▸ **What the task requires**: Copy all the lines of the data that include the word "Right".

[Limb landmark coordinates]
=== Begin Enclosure ===

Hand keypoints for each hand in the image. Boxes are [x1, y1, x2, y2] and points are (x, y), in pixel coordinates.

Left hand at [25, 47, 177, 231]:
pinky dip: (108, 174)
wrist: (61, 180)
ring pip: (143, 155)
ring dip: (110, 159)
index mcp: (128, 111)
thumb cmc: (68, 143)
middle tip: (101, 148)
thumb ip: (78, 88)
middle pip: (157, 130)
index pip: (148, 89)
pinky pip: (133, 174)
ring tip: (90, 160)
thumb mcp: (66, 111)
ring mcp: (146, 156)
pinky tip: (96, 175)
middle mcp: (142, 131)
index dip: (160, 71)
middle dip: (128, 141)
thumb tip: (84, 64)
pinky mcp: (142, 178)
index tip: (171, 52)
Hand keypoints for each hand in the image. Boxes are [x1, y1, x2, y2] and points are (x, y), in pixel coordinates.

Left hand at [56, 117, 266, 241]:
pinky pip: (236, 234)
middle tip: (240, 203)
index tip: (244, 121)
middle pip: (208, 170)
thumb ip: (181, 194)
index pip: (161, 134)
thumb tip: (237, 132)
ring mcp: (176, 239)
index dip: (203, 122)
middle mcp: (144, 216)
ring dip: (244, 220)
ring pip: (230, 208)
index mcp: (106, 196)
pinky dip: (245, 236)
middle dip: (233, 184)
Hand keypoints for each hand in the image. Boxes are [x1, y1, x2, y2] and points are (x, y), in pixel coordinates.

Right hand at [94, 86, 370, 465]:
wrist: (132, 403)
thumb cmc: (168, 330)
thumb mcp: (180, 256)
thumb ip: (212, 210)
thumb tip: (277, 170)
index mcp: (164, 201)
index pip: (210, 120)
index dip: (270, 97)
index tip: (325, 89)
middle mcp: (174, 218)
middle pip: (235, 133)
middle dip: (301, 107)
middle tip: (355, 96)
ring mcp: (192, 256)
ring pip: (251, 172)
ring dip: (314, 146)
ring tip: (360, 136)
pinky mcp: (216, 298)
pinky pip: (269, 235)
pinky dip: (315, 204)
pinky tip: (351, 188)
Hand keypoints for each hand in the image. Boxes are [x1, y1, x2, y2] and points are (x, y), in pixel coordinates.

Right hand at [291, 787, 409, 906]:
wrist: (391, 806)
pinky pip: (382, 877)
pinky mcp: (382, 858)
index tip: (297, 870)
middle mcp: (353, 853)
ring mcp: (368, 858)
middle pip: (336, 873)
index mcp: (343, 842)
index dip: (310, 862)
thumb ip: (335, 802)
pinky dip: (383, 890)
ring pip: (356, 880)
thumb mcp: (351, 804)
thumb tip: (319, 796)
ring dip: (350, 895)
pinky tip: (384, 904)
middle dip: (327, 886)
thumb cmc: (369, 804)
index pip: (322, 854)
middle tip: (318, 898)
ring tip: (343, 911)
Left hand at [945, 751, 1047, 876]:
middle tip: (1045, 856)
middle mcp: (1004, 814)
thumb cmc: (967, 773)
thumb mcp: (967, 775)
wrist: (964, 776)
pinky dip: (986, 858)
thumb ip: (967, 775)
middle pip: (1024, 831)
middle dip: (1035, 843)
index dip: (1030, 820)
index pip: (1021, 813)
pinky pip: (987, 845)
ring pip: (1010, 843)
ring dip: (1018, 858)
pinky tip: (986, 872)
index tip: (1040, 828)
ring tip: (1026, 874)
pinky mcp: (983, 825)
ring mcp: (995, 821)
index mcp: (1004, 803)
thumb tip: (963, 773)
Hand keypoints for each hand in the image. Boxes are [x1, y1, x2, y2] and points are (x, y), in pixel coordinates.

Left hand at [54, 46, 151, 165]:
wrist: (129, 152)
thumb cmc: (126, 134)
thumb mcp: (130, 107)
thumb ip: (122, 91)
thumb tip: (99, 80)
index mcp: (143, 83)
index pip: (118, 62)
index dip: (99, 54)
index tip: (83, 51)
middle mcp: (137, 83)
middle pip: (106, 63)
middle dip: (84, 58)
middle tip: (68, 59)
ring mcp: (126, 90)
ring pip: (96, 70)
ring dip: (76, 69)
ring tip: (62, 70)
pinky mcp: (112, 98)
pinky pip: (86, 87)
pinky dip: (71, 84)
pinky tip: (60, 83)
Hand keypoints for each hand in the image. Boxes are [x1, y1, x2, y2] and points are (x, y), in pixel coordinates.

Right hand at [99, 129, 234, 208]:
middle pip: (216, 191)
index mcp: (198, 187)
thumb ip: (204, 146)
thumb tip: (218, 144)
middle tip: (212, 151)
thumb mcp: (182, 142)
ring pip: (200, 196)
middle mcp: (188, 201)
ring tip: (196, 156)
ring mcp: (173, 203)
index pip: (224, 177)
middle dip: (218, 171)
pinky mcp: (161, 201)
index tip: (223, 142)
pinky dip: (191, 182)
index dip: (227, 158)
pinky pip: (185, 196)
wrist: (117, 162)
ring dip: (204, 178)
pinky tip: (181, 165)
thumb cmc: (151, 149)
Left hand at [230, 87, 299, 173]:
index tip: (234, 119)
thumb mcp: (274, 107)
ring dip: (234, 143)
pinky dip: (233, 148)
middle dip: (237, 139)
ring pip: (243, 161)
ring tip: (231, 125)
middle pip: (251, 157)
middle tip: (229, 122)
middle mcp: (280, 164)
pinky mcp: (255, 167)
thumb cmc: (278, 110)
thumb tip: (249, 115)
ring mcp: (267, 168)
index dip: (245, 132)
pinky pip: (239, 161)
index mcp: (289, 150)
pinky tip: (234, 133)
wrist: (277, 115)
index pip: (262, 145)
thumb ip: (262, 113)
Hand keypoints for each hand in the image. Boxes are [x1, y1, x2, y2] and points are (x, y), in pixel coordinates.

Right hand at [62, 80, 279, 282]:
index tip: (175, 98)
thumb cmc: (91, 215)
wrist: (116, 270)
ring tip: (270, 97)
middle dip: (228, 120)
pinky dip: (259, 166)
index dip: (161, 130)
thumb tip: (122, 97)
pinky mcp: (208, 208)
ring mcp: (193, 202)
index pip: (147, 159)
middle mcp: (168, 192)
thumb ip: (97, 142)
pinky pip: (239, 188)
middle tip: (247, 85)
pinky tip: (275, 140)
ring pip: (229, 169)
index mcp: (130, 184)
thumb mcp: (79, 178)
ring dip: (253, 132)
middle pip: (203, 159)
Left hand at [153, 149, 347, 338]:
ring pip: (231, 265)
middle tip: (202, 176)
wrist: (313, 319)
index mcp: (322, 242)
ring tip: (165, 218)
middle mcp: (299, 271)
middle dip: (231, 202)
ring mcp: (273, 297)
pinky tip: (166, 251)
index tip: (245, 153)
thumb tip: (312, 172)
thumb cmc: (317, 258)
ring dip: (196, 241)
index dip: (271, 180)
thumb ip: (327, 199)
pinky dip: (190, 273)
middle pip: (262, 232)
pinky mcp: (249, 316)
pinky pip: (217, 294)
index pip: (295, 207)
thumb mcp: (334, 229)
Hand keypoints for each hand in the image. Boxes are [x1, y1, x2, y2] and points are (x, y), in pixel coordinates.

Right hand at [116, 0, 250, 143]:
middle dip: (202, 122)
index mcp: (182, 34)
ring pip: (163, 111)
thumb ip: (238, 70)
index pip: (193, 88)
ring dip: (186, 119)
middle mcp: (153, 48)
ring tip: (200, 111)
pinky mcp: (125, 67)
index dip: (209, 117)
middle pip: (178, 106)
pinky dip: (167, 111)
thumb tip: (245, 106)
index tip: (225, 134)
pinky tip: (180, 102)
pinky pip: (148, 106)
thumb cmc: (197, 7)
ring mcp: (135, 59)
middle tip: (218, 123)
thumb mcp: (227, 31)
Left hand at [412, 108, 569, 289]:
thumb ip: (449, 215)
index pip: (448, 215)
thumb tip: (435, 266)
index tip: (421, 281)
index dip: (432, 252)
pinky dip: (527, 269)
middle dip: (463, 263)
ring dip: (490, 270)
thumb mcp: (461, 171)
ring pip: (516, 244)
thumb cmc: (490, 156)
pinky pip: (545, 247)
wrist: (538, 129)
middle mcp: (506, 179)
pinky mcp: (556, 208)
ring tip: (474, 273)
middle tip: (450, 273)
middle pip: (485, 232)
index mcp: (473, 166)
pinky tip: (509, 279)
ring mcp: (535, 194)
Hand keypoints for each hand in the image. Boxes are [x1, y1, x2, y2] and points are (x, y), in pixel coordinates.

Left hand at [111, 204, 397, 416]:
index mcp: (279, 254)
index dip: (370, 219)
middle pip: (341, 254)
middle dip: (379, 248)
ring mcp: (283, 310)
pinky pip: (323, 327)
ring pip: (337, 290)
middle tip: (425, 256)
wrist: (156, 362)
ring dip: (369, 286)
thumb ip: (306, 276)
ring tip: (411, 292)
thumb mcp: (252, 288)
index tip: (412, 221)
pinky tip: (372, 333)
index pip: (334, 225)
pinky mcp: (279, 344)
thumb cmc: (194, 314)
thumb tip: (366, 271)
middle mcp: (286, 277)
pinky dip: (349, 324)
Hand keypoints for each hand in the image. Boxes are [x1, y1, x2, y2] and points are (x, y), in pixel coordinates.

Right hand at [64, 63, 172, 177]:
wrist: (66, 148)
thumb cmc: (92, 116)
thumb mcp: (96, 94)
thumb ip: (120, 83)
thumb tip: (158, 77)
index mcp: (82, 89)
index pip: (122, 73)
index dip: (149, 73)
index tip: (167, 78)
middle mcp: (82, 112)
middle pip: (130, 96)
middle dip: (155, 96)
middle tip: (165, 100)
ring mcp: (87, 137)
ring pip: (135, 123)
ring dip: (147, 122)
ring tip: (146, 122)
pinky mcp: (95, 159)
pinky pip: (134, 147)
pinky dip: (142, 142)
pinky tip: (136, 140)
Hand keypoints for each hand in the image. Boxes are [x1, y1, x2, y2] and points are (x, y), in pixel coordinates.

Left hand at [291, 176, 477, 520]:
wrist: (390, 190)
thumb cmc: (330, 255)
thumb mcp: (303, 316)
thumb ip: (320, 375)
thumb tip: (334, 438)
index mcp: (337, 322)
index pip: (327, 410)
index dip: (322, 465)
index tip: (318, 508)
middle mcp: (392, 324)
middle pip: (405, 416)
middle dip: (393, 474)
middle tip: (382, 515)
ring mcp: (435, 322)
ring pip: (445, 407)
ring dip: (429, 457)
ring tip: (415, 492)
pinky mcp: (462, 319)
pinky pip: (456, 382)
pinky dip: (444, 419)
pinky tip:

=== End Enclosure ===

▸ **Task answer**:
Right hand at [94, 86, 370, 465]:
Right hand at [291, 787, 409, 906]:
Right hand at [99, 129, 234, 208]:
Right hand at [62, 80, 279, 282]:
Right hand at [116, 0, 250, 143]:
Right hand at [64, 63, 172, 177]:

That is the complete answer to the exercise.